On the other hand, you've got a group that if you can believe the press release helmed by Wal-Mart Public Affairs Manager Aaron Rios "is the largest corporate cash contributor in America, also contributing locally to Central Coast area parks, public safety, healthcare, business development, youth and education programs."

Among the many other life-changing, near-miraculous benefits of said Wal-Mart are "saving the average American family more than $2,500 a year" and "competitive wages." How competitive? Not sure, but the press release notes that the Central Coast's average earnings clock in at $11.01 an hour. Besides making me extremely jealous and eager to talk to my higher-ups about a major pay increase, the number made me wonder: What does competitive mean? Is it $11.05 an hour? Does Wal-Mart round up to the nearest nickel?

And since I'm asking the tough questions, here's another one: What is local?

I've lived in SLO County my whole life, so I'm as local as local can be. My family came over on the Shredder Mayflower, which actually docked at Pismo Pier and disgorged the whole Shredder clan right there among the pigeons. We scraped the guano off our boots, planted our family flag right there in the sand, made peace with the natives (mostly tourists sucking on chowder from Splash Cafe), and started complaining.
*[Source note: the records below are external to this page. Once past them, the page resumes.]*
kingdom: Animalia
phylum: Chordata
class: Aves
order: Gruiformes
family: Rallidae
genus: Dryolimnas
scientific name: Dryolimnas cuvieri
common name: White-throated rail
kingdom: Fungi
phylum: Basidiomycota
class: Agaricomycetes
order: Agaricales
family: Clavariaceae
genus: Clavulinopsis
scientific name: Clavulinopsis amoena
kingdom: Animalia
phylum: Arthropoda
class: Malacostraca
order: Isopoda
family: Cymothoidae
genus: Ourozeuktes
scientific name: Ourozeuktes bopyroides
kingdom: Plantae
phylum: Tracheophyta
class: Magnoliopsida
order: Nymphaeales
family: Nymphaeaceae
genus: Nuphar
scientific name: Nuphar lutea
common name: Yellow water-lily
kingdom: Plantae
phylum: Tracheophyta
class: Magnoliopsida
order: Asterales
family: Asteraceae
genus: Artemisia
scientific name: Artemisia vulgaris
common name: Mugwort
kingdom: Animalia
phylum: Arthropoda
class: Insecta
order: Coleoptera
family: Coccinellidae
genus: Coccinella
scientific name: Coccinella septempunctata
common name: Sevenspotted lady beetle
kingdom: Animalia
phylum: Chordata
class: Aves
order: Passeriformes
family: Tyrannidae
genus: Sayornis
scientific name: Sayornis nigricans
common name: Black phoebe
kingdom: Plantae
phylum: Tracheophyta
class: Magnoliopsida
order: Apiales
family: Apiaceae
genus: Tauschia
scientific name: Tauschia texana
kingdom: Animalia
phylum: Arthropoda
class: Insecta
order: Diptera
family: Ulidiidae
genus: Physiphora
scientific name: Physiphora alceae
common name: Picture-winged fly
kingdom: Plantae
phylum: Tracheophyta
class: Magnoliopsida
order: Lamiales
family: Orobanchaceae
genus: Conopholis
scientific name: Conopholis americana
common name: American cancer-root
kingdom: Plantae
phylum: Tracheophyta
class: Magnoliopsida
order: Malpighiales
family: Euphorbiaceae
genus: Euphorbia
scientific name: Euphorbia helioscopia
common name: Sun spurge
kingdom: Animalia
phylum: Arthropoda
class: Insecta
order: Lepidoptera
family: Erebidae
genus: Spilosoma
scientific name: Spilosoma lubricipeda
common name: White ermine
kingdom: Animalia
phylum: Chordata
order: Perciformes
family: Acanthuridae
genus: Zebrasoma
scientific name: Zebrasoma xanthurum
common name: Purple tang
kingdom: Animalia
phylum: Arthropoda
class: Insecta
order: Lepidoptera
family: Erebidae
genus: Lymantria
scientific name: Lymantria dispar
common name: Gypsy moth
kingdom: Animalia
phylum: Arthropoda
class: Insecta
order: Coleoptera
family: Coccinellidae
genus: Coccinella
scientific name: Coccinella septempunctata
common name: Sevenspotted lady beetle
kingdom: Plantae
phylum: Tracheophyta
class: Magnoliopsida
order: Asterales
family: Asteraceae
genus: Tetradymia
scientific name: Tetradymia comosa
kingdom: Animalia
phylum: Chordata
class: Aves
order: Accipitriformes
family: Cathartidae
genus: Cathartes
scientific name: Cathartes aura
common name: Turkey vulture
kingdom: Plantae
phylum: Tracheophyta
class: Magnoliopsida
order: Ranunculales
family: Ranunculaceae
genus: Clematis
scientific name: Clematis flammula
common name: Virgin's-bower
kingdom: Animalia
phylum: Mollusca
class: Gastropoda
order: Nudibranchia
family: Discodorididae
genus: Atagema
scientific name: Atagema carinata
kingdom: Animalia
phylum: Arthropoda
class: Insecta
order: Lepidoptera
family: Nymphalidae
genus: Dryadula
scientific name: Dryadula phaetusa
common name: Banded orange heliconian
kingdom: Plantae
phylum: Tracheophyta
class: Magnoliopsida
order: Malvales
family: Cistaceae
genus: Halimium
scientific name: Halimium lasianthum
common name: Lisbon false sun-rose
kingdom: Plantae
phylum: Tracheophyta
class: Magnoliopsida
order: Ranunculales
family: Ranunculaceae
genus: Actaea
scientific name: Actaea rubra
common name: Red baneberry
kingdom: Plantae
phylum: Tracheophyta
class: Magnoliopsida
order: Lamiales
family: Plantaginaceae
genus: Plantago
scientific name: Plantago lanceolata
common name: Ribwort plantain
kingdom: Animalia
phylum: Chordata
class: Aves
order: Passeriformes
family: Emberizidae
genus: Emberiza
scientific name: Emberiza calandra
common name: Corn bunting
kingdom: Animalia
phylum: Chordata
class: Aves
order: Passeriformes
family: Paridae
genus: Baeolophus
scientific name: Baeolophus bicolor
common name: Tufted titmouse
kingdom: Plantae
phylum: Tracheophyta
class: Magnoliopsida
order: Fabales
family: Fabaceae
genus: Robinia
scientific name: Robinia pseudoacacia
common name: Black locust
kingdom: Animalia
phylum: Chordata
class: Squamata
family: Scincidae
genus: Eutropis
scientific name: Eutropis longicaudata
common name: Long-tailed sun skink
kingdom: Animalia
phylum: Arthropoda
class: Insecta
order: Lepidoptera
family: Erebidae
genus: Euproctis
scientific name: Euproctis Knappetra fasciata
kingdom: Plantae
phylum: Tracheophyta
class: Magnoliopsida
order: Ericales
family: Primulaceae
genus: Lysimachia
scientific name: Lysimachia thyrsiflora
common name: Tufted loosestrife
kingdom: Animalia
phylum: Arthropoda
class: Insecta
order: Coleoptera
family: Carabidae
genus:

But what about someone who moved here when they weren't even a year old? Two years? Three? Where do we draw the line? Is there a magic number, an amount of time it takes to live here before poof! you cease to be a Los Angelesian or a Bakersfieldonian or a San Fransicite and become a local?

I'm not the only one who wants to know. Atascadero Chamber of Commerce president and CEO Joanne Main has been asking that very same question, only she doesn't ask it as nicely as I do, so she's been taking fire from locals there's that word again who think that the Chamber should, of all things, be supporting local businesses.

Joanne certainly has been taking her lumps. Seems like there's a big fuss over what a chamber of commerce should or shouldn't do. The CEO, I've heard, basically equates the new "Buy Local" vision of Vision Atascadero with a "Don't Buy Wal-Mart or Other Chains" attitude. The nerve!

The visionaries just shove their hands in their pockets and whistle innocently. "We just want to educate citizens about local issues," they say. "And local means that the business is actually located in Atascadero, that the majority owner of the business lives in the county, and, for bigger endeavors, that the bulk of the outlets are in the county too." My words, not theirs. I'm great a paraphrasing.

So Joanne and others of her oeuvre root for opportunities that will benefit the local economy no matter where their roots lie, and Vision spokesperson Bruce Bevans and others in his camp cheer for the same, minus the "no matter where" part. But both sides' hearts seem to be local. It's like David versus David except that one David is actually okay with getting Goliath to lend a helping hand.

And that's what I just can't wrap my throbbing head around. Wal-Mart is Wal-Mart and local is local, and ne'er the twain shall meet. I wrote that myself. Sure, if a town wants to court big business in order to beef up its revenue stream or whatever, something like Wal-Mart will probably do that. But, golly gee, I do like to shop at hometown boutiques and independent retailers. Or I would, if my wages were actually "competitive."

Come to think of it, this area's never really done anything for me. The world and this county in particular owes me a living, but I haven't seen a dime of it. I can barely scrape up enough cash for some decent booze, which is why I troll parties near the campus every weekend. Maybe I'll just jump on the Always Low Prices bandwagon and thumb my nose at the people who honestly think that a Wal-Mart will put a wooden stake through the vampiric heart of small-town charm. Yeah, I've come up with better metaphors before.

Or maybe I'll just continue to do what I do best: Poke holes in puffed-up corporate cronies who put on a veneer of local boosterism to mask their commercial greed, while simultaneously whining about how I can't ever find what I'm shopping for or afford it if I do.

Call me hypocritical if you want. Just don't call me late for the next round of keggers this weekend.